Instruções do exercício:
**a)** Reescreva de forma mais concisa o parágrafo do trecho do documento iniciado por "Não faz muito tempo que ateus", preservando seus fatos principais.
**b)** Transcreva fielmente, do trecho do documento, o segmento que começa em "Não faz muito" e termina em "do Big Bang?".

"Todas as famílias merecem a igualdade"
Nosso amigo Rev. Marcio Retamero estará, dia 15 de maio, em uma audiência no Senado Federal, expondo temas pertinentes à comunidade LGBT. Neste texto, escrito para o Bule Voador, um site (excelente, por sinal) dedicado ao humanismo secular, ele conclama diferentes grupos progressistas a se unirem em prol dos direitos humanos e no combate à instalação de um Estado teocrático no Brasil.
Não faz muito tempo que ateus e cristãos formavam um par binário de opostos. Quando muito, a questão girava em torno do debate se Deus existe ou não; se a religião é alienante ou não; se o criacionismo era uma teoria válida ou puro mito (e é mito!). Geralmente tais debates descambavam para enquetes bem rasas e ingênuas do tipo: você crê que Deus criou o mundo em sete dias ou crê na teoria do Big Bang?

Informações fornecidas:

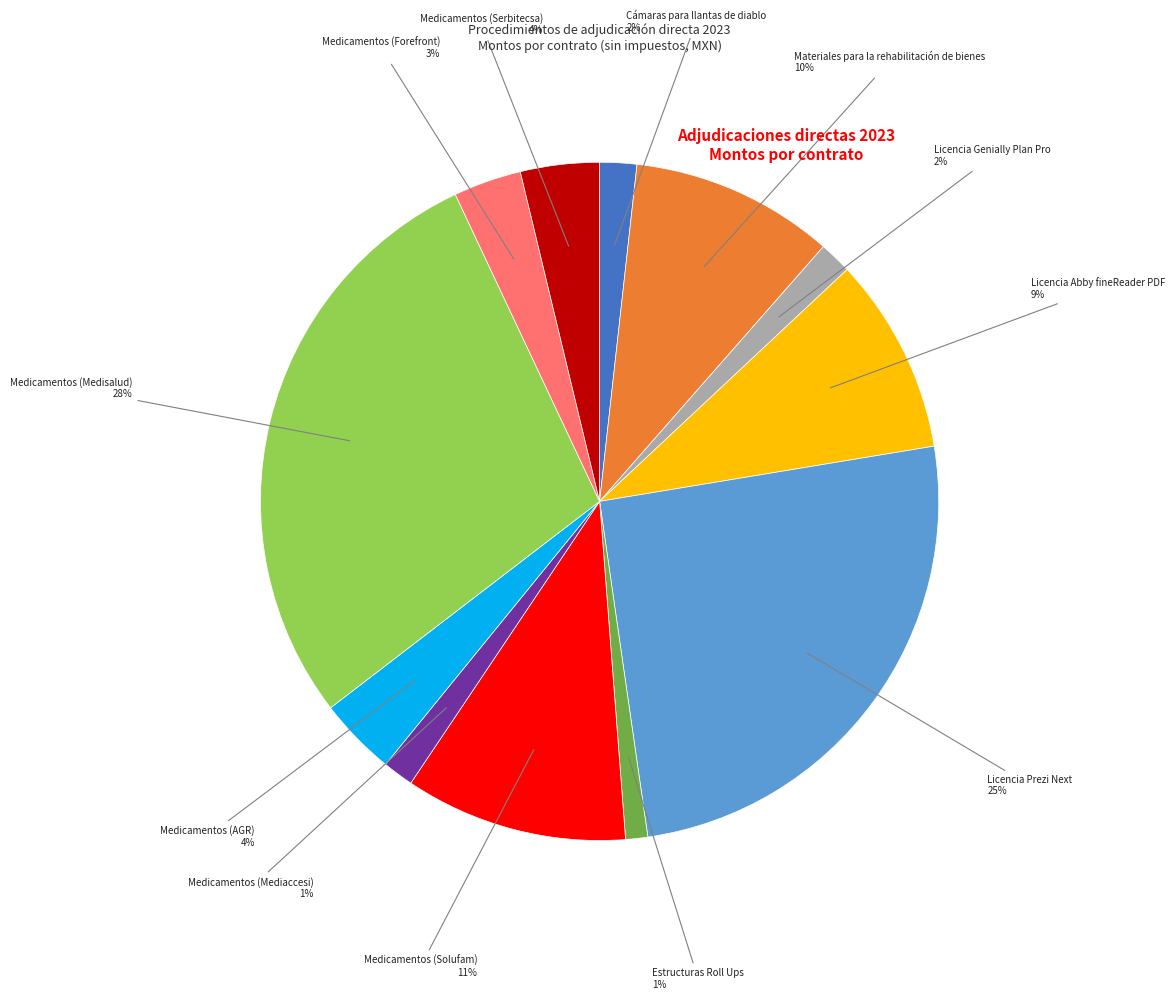

Is there a majority slice in this chart?

No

Soluções por tarefa:
**a)** Até pouco tempo atrás, ateus e cristãos eram vistos como opostos. Os debates limitavam-se a saber se Deus existe, se a religião é alienante e se o criacionismo é teoria válida ou puro mito (e o texto afirma que é mito). Em geral, essas discussões se reduziam a enquetes rasas e ingênuas, como a escolha entre crer que Deus criou o mundo em sete dias ou crer na teoria do Big Bang.

**b)**
Não faz muito tempo que ateus e cristãos formavam um par binário de opostos. Quando muito, a questão girava em torno do debate se Deus existe ou não; se a religião é alienante ou não; se o criacionismo era uma teoria válida ou puro mito (e é mito!). Geralmente tais debates descambavam para enquetes bem rasas e ingênuas do tipo: você crê que Deus criou o mundo em sete dias ou crê na teoria do Big Bang?